Department of Pathology, Union Hospital, Tongji Medical College, Huazhong University of Science and Technology, Wuhan, China.
NPJ Digit Med. 2025 Feb 5;8(1):85. doi: 10.1038/s41746-025-01486-5.
Faced with challenging cases, doctors are increasingly seeking diagnostic advice from large language models (LLMs). This study aims to compare the ability of LLMs and human physicians to diagnose challenging cases. An offline dataset of 67 challenging cases with primary gastrointestinal symptoms was used to solicit possible diagnoses from seven LLMs and 22 gastroenterologists. The diagnoses by Claude 3.5 Sonnet covered the highest proportion (95% confidence interval [CI]) of instructive diagnoses (76.1%, [70.6%-80.9%]), significantly surpassing all the gastroenterologists (p < 0.05 for all). Claude 3.5 Sonnet achieved a significantly higher coverage rate (95% CI) than that of the gastroenterologists using search engines or other traditional resource (76.1% [70.6%-80.9%] vs. 45.5% [40.7%-50.4%], p < 0.001). The study highlights that advanced LLMs may assist gastroenterologists with instructive, time-saving, and cost-effective diagnostic scopes in challenging cases.

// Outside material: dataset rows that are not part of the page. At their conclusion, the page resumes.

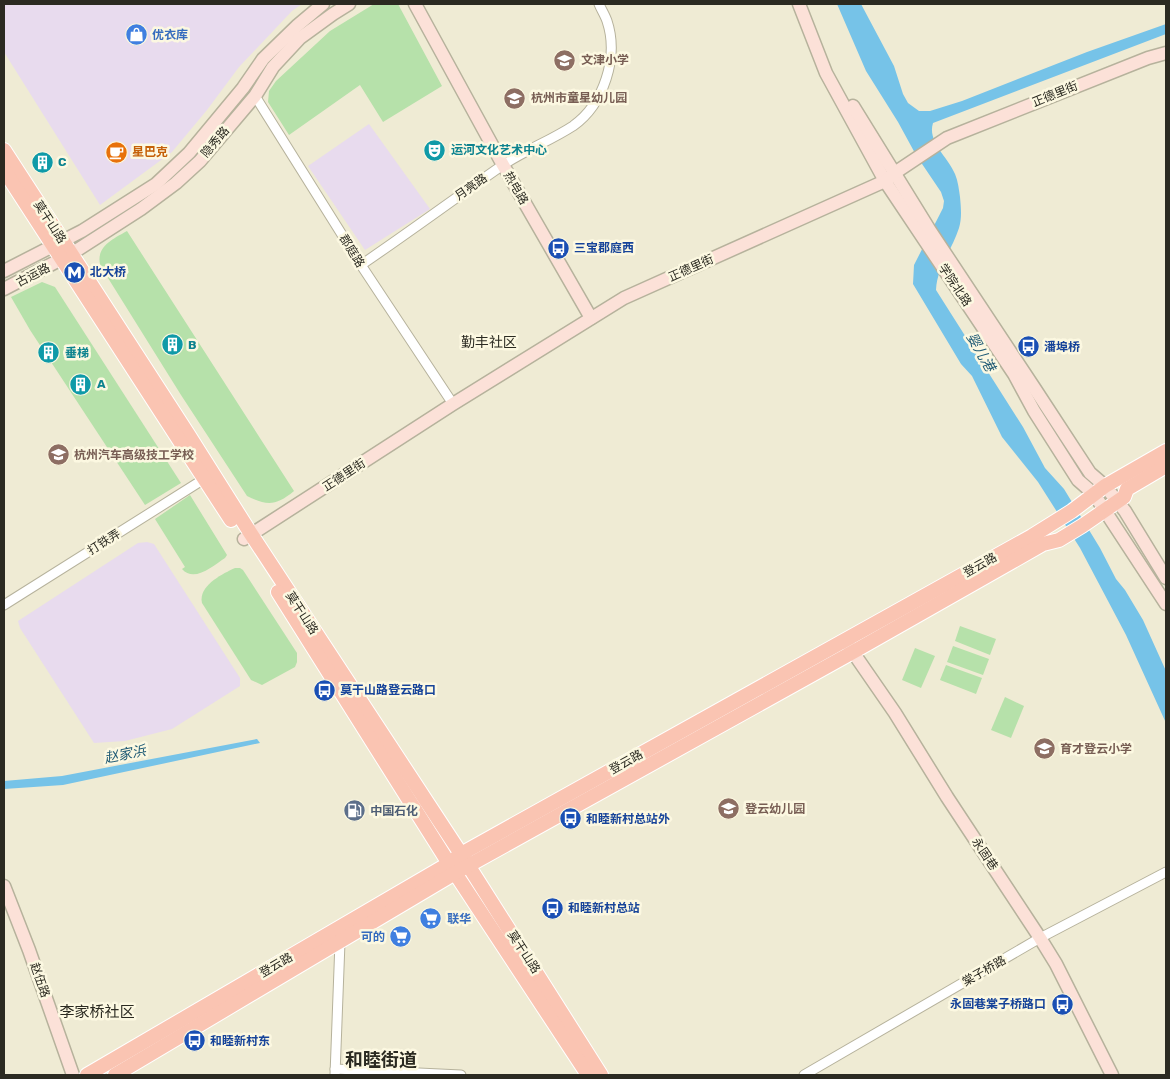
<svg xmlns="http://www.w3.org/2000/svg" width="1170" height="1079" viewBox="0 0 1170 1079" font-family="Rubik,'Noto Sans SC',sans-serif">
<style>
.commercial{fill:#e8dbee}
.green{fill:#b6e1aa}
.water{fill:#76c3e8}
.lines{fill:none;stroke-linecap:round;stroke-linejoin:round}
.street-casing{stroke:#b6b29c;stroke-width:11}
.secondary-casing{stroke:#b6b29c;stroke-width:15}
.primary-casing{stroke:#fff;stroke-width:16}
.street{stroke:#fff;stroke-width:9}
.secondary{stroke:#fce1d8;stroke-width:12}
.primary{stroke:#fac4b2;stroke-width:14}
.labels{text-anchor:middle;stroke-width:5;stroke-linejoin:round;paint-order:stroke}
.shop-label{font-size:12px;font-weight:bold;fill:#366cbe;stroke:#fcf8e1;text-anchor:start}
.education-label{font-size:12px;font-weight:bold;fill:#785e54;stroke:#fcf8e1;text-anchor:start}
.street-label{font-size:12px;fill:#2b2a21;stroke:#fcf8e1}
.culture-label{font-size:12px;font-weight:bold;fill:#0d838f;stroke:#fcf8e1;text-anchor:start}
.food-label{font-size:12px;font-weight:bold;fill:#c56008;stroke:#fcf8e1;text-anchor:start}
.transit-label{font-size:12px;font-weight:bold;fill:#164399;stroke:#fcf8e1;text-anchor:start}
.service-label{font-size:12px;font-weight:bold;fill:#4e5e75;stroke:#fcf8e1;text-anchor:start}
.neighbourhood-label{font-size:14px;fill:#2b2a21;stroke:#fcf8e1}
.water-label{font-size:14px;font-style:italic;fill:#205b75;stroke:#fcf8e1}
.quarter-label{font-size:15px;fill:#2b2a21;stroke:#fcf8e1}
.district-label{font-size:18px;font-weight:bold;fill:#2b2a21;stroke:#fcf8e1}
</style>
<rect width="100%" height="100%" fill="#efebd4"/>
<g class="commercial">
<polygon points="4,4 302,4 292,11 239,67 207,110 172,152 100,205 4,52"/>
<polygon points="369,124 430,209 365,250 308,166"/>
<polygon points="147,542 154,544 240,678 240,686 172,729 125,741 94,743 20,628 18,621 138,543"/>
</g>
<g class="green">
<polygon points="374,4 398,4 442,86 383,122 360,85 289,135 268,102 269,91 276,81 330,31"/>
<path d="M127,231L294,491C276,506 267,506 247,496L181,395L108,278C106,274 102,269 100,264C96,246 115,238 127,231Z"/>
<polygon points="42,282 55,287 181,483 145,505 30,330 11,297"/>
<path d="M190,495L227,555L225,558C213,566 194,583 182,569L185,567L155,519Z"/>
<path d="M235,568H240L243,570L297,653V662L295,667L262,685L251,680L202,603C198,586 222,574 235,568Z"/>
<polygon points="960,626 996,639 990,655 955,641"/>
<polygon points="953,646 989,659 983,675 947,662"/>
<polygon points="915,648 935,656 921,688 902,680"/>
<polygon points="946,665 982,678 976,694 940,680"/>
<polygon points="1005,697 1024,706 1011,738 991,730"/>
</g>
<g class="water">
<path d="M837,4H861L894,66L903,94L908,103L919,111H930L962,101L1087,52L1166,24V34L933,123C927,142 948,157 955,174C958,181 959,190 960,197C961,208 962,218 959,228C952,250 937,267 936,290L1023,427L1045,468L1064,489L1100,548L1116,579L1125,590L1143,620L1166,671V723L1126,635L1080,548L1038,482L1002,437L972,376L961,364L913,284L914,265L943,208L944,201L941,192L916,155L898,122L866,71Z"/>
<polygon points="257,739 260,743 63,785 4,789 4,781 62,776"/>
</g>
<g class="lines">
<defs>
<g id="street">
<polyline points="255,96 361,265 453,404"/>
<path d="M361,265C408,233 454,199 500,167C523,151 550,141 573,126C604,104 619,57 607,21C605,15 601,9 599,4"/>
<polyline points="4,605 204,479"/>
<polyline points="335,1069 461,1075"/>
<polyline points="335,1075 340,942"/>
<polyline points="804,1075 1040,938 1166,872"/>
</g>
<g id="secondary">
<polyline points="415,4 503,165 591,318"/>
<polyline points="799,4 826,73 885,181 1014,374 1034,411 1078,480 1094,494 1166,604"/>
<polyline points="853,106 929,229 1035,389 1090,473 1105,486 1125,511 1166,578"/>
<polyline points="4,271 82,231 156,184 189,153 243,88 263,59 298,25 323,4"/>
<polyline points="4,289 71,254 141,209 176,183 200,161 255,96 273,67 300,38 333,14 349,4"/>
<polyline points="244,539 453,404 624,298 885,181 899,170 947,138 1148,58 1166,53"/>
<polyline points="848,645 895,713 947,797 1040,938 1056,964 1112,1075"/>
<polyline points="4,886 29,950 73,1075"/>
</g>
<g id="primary">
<polyline points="4,150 188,434 251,534 461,854 601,1075"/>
<polyline points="4,170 231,520"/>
<polyline points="278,592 455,873 588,1075"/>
<polyline points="87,1075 450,863 461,854 1032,536 1072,511 1105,486 1166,451"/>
<polyline points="115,1075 455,873 853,652 1043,544 1059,540 1082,526 1124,497 1127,489 1166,466"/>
</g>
</defs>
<use href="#street" class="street-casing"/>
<use href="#secondary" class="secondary-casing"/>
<use href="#primary" class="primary-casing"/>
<use href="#street" class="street"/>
<use href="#secondary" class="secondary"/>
<use href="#primary" class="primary"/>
</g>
<defs>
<symbol id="shop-disc" viewBox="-11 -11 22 22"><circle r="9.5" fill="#3f7fe0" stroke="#fcf8e1"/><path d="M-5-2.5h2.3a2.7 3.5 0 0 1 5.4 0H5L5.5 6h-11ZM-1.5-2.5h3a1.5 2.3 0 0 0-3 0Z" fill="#fff"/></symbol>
<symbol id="school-disc" viewBox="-11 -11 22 22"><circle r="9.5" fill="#8d6e63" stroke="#fcf8e1"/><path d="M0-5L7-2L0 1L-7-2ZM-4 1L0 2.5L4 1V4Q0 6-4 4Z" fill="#fff"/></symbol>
<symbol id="theatre-disc" viewBox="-11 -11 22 22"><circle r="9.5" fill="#0f9aa8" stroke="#fcf8e1"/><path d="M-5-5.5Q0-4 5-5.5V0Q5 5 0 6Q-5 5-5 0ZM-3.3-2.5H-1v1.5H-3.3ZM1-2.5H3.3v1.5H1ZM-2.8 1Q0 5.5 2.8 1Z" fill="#fff"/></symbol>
<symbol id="cafe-disc" viewBox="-11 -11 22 22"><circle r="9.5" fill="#e8710a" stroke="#fcf8e1"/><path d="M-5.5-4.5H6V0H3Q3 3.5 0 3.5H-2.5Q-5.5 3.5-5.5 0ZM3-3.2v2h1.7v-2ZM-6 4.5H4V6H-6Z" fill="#fff"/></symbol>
<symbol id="building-disc" viewBox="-11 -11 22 22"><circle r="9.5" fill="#0f9aa8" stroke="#fcf8e1"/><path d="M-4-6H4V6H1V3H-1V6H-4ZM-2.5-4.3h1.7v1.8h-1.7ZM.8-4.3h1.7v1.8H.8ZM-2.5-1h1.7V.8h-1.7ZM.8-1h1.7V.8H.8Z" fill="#fff"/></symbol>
<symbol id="bus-disc" viewBox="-11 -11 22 22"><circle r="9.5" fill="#1a4fb4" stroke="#fcf8e1"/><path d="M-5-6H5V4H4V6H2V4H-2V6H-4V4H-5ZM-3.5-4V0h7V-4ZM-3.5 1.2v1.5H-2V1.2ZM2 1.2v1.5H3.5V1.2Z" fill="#fff"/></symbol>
<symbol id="metro-disc" viewBox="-11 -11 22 22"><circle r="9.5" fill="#1a4fb4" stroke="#fcf8e1"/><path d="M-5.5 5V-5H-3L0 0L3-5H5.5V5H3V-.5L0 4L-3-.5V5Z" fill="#fff"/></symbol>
<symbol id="fuel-disc" viewBox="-11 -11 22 22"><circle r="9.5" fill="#5c6f8a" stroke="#fcf8e1"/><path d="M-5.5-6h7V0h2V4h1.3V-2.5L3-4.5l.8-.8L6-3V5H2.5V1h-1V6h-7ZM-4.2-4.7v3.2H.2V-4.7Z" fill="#fff"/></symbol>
<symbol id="supermarket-disc" viewBox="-11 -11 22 22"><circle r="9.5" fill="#3f7fe0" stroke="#fcf8e1"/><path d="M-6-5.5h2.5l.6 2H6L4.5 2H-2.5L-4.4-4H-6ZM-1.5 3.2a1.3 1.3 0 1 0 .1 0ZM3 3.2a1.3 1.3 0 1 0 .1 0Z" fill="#fff"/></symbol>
</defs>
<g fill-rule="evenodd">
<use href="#shop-disc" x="124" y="22" width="25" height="25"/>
<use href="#school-disc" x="552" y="48" width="25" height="25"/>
<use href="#school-disc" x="502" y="86" width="25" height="25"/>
<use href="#theatre-disc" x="422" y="138" width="25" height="25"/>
<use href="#cafe-disc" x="104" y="140" width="25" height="25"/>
<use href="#building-disc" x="30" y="150" width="25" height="25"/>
<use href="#bus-disc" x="546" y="236" width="25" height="25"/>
<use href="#metro-disc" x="62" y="260" width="25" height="25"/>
<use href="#building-disc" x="160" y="332" width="25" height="25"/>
<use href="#bus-disc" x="1016" y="334" width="25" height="25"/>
<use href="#building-disc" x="36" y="340" width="25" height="25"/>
<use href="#building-disc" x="68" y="372" width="25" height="25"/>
<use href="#school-disc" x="46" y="442" width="25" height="25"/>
<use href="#bus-disc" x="312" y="678" width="25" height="25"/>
<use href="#school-disc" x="1032" y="736" width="25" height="25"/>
<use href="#school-disc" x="716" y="796" width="25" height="25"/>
<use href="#fuel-disc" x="342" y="798" width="25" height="25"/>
<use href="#bus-disc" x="558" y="806" width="25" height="25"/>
<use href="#bus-disc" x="540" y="896" width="25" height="25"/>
<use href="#supermarket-disc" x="418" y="906" width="25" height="25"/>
<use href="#supermarket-disc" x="388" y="924" width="25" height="25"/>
<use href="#bus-disc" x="1050" y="992" width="25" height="25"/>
<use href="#bus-disc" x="182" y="1028" width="25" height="25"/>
</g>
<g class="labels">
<g class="shop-label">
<text x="152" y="39">优衣库</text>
<text x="447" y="923">联华</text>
<text x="385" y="941" text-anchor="end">可的</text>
</g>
<g class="education-label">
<text x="581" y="64">文津小学</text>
<text x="531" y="102">杭州市童星幼儿园</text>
<text x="74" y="459">杭州汽车高级技工学校</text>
<text x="1060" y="753">育才登云小学</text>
<text x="745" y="813">登云幼儿园</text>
</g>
<g class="street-label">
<text transform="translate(1055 94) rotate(-22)" y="4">正德里街</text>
<text transform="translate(215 142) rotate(-50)" y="4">隐秀路</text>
<text transform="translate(471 187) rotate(-35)" y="4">月亮路</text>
<text transform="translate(516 188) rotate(60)" y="4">热电路</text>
<text transform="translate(50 222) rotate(57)" y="4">莫干山路</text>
<text transform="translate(352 251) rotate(58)" y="4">郡庭路</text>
<text transform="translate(691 268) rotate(-24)" y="4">正德里街</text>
<text transform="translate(33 275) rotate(-27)" y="4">古运路</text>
<text transform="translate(955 285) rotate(56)" y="4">学院北路</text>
<text transform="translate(344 475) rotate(-33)" y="4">正德里街</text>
<text transform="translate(104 542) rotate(-32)" y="4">打铁弄</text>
<text transform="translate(980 565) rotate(-29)" y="4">登云路</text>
<text transform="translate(302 613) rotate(57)" y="4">莫干山路</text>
<text transform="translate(626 762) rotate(-29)" y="4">登云路</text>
<text transform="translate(985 854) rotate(56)" y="4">永固巷</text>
<text transform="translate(524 952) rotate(57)" y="4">莫干山路</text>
<text transform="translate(276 965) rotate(-30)" y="4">登云路</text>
<text transform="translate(984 971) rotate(-30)" y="4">棠子桥路</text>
<text transform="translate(40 980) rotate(71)" y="4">赵伍路</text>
</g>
<g class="culture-label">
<text x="451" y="154">运河文化艺术中心</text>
<text x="58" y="166">C</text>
<text x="188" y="349">B</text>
<text x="65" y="357">垂梯</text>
<text x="97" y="388">A</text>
</g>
<g class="food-label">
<text x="132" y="156">星巴克</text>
</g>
<g class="transit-label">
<text x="574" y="252">三宝郡庭西</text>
<text x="90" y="276">北大桥</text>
<text x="1044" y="351">潘埠桥</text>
<text x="340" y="694">莫干山路登云路口</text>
<text x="586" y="823">和睦新村总站外</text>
<text x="568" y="912">和睦新村总站</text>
<text x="1046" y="1008" text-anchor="end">永固巷棠子桥路口</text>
<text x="210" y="1045">和睦新村东</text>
</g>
<g class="service-label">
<text x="370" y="815">中国石化</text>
</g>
<g class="neighbourhood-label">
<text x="489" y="347">勤丰社区</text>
</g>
<g class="water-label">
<text transform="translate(981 352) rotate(60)" y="5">婴儿港</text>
<text transform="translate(125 754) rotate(-11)" y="5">赵家浜</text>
</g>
<g class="quarter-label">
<text x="97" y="1017">李家桥社区</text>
</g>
<g class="district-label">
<text x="381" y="1066">和睦街道</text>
</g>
</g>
<rect width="1170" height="1079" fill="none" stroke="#2b2a21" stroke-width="10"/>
</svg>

面对具有挑战性的病例,医生越来越多地向大语言模型(LLMs)寻求诊断建议。本研究旨在比较大语言模型和人类医生诊断具有挑战性病例的能力。使用一个包含67例以胃肠道症状为主的具有挑战性病例的离线数据集,向7个大语言模型和22名胃肠病学家征求可能的诊断。Claude 3.5 Sonnet做出的诊断涵盖了指导性诊断的最高比例(95%置信区间[CI])(76.1%,[70.6%-80.9%]),显著超过所有胃肠病学家(所有比较p < 0.05)。Claude 3.5 Sonnet实现的覆盖率(95%CI)显著高于使用搜索引擎或其他传统资源的胃肠病学家(76.1%[70.6%-80.9%]对45.5%[40.7%-50.4%],p < 0.001)。该研究强调,先进的大语言模型可能在具有挑战性的病例中为胃肠病学家提供具有指导性、节省时间和成本效益的诊断范围。